4.1.3. Python & Performance Optimality

Composing the solver stack in Python makes it more easily extensible, but it brings performance optimality into doubt. Similar questions arise in development of HPC codes with C++, where virtual functions are ‘slow’ (and have other issues). The key factor in performance is the cost of evaluating the nonlinear residual and the various operations in the linear solve. In solving large, one-dimensional diffusion-reaction problems (flamelets), for which Spitfire is most often used, the large majority of time is spent evaluating the residual and Jacobian matrix and solving the linear system. Performance improvements have come from optimizing the evaluation code and leveraging adaptive time-steppers that evaluate and factorize (the “setup” phase) fewer Jacobian matrices. Early on we prototyped moving the entire solver stack, specializg it for a single time integration method, step control strategy, nonlinear solver, and linear solver to Griffon (Spitfire’s internal C++ engine). On even the smallest practical flamelet problems, this made no real difference in the end-to-end runtime, and the use of Python in the solver stack is entirely justified. Now, if you’re solving a single exponential decay ODE, Spitfire will be terribly slow compared to an optimized compiled application.
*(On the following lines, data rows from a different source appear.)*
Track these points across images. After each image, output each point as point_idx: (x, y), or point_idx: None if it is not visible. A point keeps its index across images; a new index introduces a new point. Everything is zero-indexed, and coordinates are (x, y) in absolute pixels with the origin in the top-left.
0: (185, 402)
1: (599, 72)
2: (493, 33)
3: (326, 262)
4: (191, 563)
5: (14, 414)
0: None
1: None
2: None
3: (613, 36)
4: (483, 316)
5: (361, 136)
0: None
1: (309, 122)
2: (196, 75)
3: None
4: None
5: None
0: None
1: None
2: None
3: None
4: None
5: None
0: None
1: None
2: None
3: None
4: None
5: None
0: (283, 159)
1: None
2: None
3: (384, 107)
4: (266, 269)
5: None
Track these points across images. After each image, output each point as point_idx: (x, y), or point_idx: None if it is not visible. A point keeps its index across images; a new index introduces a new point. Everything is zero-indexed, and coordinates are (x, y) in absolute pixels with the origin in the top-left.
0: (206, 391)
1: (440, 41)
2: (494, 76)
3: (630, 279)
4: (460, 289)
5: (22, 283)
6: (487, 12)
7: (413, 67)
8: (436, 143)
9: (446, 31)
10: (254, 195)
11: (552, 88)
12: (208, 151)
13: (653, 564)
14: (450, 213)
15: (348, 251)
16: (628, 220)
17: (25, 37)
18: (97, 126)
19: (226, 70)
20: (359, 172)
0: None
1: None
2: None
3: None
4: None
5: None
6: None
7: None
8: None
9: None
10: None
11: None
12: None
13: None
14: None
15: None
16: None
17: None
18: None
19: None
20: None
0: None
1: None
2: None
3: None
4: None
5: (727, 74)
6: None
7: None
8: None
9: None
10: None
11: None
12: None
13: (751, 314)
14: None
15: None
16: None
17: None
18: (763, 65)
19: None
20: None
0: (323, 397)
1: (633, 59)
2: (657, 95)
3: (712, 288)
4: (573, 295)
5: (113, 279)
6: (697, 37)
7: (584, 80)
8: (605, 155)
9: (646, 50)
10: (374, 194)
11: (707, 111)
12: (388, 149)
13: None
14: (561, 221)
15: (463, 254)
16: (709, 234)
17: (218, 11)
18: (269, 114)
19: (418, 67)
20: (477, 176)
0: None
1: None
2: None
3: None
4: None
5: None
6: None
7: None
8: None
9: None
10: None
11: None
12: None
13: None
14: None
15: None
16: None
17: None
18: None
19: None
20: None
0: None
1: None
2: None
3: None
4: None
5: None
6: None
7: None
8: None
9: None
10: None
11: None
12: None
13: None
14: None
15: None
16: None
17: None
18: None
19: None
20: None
You may not care about performance as it will still be pretty fast, but certainly there are many-query applications that might want every last bit of performance on relatively small problems. An option there is to combine ensembles of ODEs into one large system with optimized residual and Jacobian evaluation and linear solvers. Solving many systems at once scales down the Python overhead and puts performance optimization in the hands of the user. As a serial, single-threaded code meant for typical CPU hardware and a general problem space, our perspective with Spitfire is simply that performance is good enough on very small problems, and is the user’s responsibility in large problems (in computing the residual, Jacobian, and linear solver). Thus, we write abstract numerical algorithms in Spitfire with extensibility and algorithmic optimality in mind.